Holding Hands



Growing up in New Delhi, my sister and I did everything together. We shared the same schools, the same games, books, clothes, fights.... We plaited each other’s hair, screamed and scratched each other’s faces, held each other through cramps. I was the older one, so I had to take care of her: clean her up when she got hurt; gently re-pierce her ears every few months when they closed up; hold her hand while crossing the road. We did everything together and the first time we were apart for more than a few days was when I went to the US for college.



When I met my sister again two years later, she'd come to the same tiny college. One day, we walked down the street together and my hand slipped into hers, unthinking, as we crossed a road. One block further, another; we passed a big beefy man with groceries, a group of teenage boys roughhousing, the click-clack of a woman in high heels. She suddenly tugged her hand out of mine, uncomfortable, shamefaced, aware of the stares lingering on us, the carefully blank faces and judging eyes. “They think we’re together. They think we’re like that.”



A year later, I would walk down that street again, this time holding my lover's hand, her long arms making me stoop and nestle into her. We would walk that way many times, laughing, tongue in cheek, foot in mouth, arm in arm, hand in hand.
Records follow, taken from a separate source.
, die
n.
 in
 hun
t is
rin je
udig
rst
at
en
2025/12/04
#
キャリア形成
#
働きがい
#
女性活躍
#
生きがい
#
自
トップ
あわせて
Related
Over the years, I would hold hands with lovers many times: on a frozen bridge above the Chicago River; standing next to a ferry on the Pacific Ocean; back in the chaos of a veg-and-fruit market in Delhi; late at night in an auto, hands held tight to stop lips coming together, the auto driver staring at us in his rear-view mirror. I’d hold hands forming a circle with women singing protests against the ‘honour’ killings of women who married outside their community; with queer friends carrying a pride flag for the first time in Delhi; with a complete stranger, dressed in sequins and gold, who lit his candle from mine at a vigil for the thousands dying with HIV/AIDS and clutched my hand throughout the moment of silence.... But I'd never hold my sister's hand again.